■ **Dataset entries**
(begin)
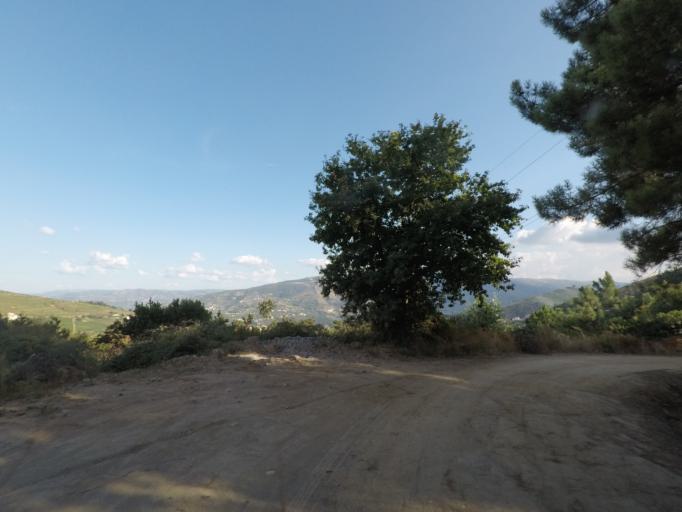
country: PT
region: Vila Real
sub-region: Mesao Frio
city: Mesao Frio
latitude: 41.1701
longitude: -7.9036
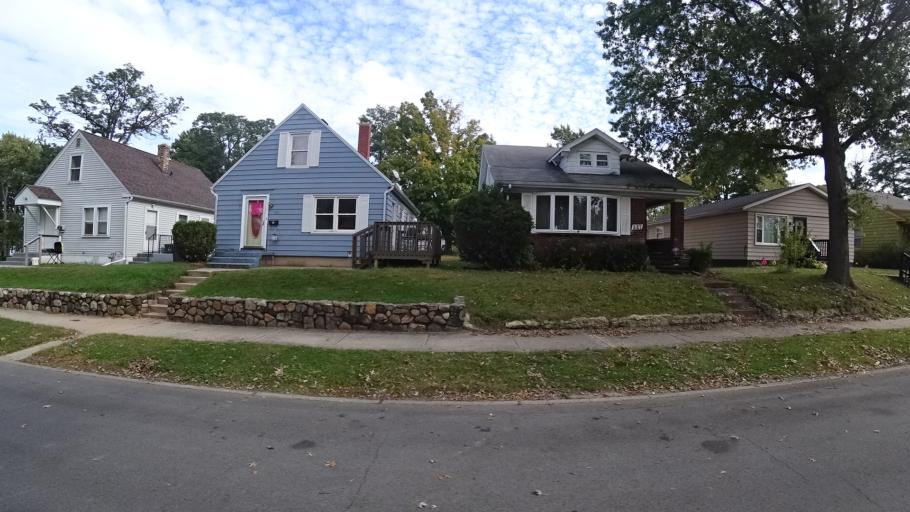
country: US
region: Indiana
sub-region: LaPorte County
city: Trail Creek
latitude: 41.7116
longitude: -86.8718
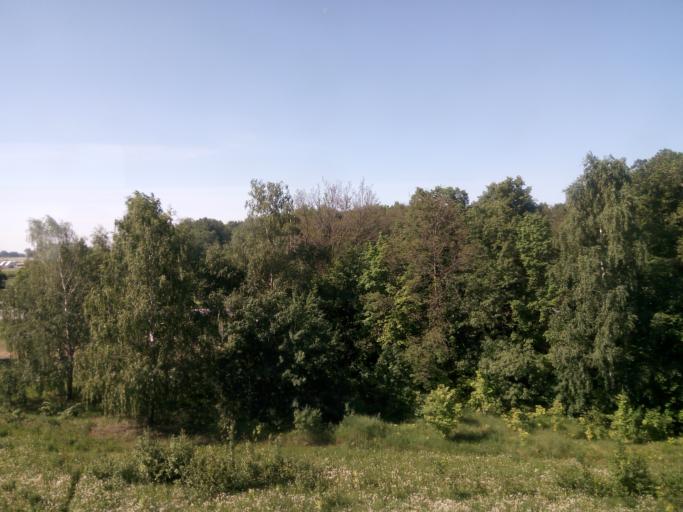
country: RU
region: Tatarstan
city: Stolbishchi
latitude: 55.6124
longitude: 49.2915
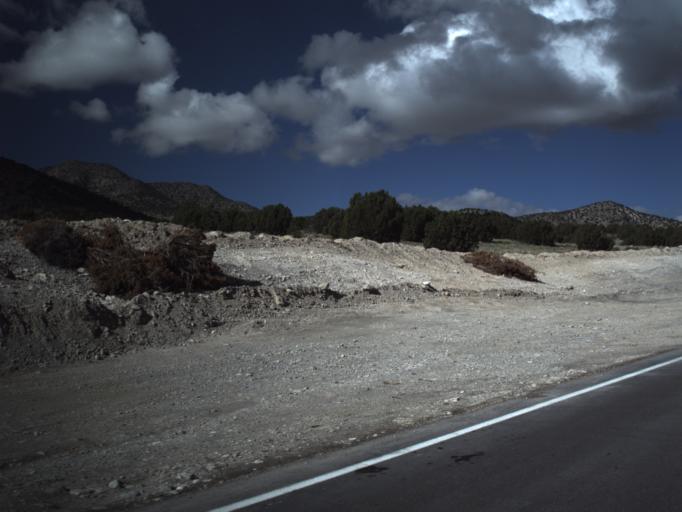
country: US
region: Utah
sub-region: Beaver County
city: Milford
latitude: 38.5076
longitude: -113.5170
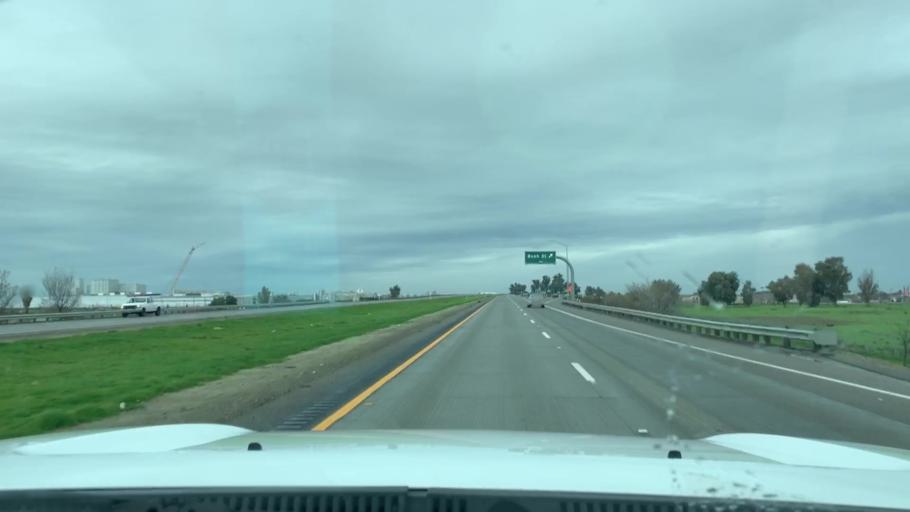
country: US
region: California
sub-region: Kings County
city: Lemoore
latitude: 36.2923
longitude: -119.8090
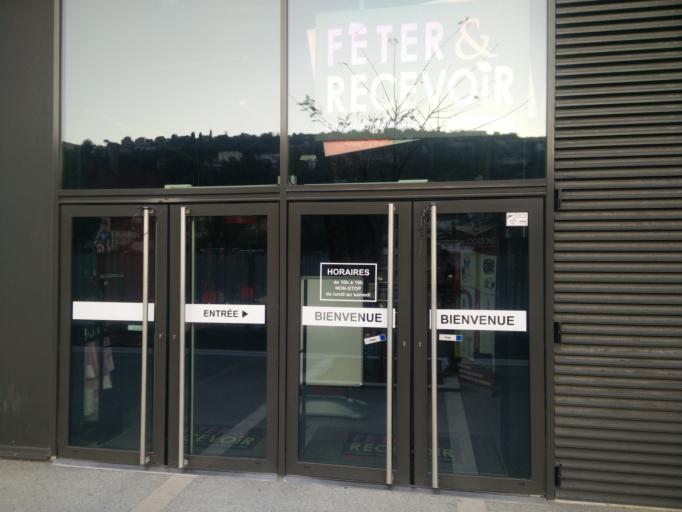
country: FR
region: Provence-Alpes-Cote d'Azur
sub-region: Departement des Alpes-Maritimes
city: Saint-Laurent-du-Var
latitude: 43.7070
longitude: 7.1938
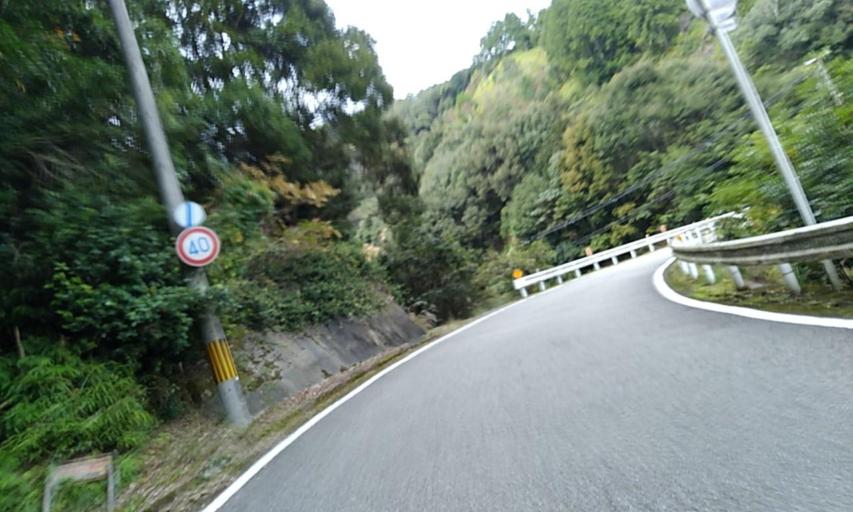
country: JP
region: Wakayama
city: Shingu
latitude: 33.5418
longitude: 135.8298
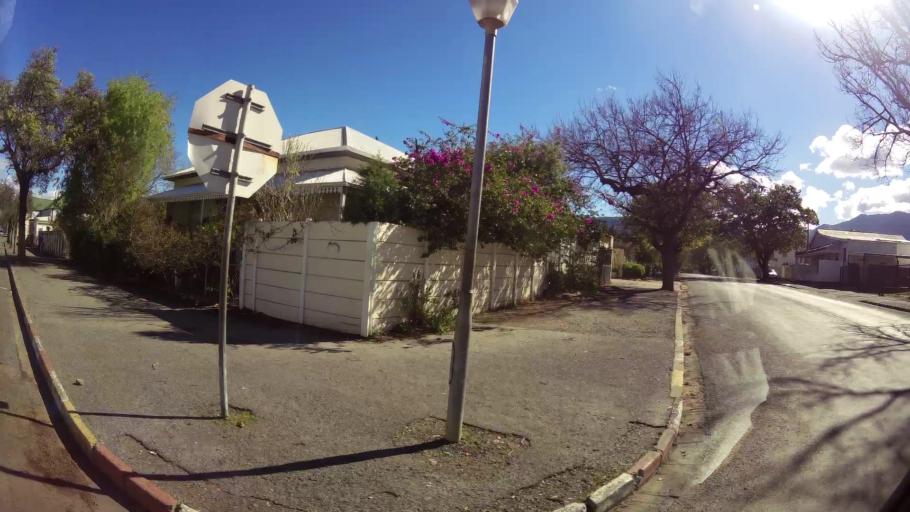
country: ZA
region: Western Cape
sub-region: Cape Winelands District Municipality
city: Ashton
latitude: -33.8007
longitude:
(end)
■ **JOB**
Count the lines in the data above that contain the string "latitude". Reply with the number only.

■ **TASK RESPONSE**
8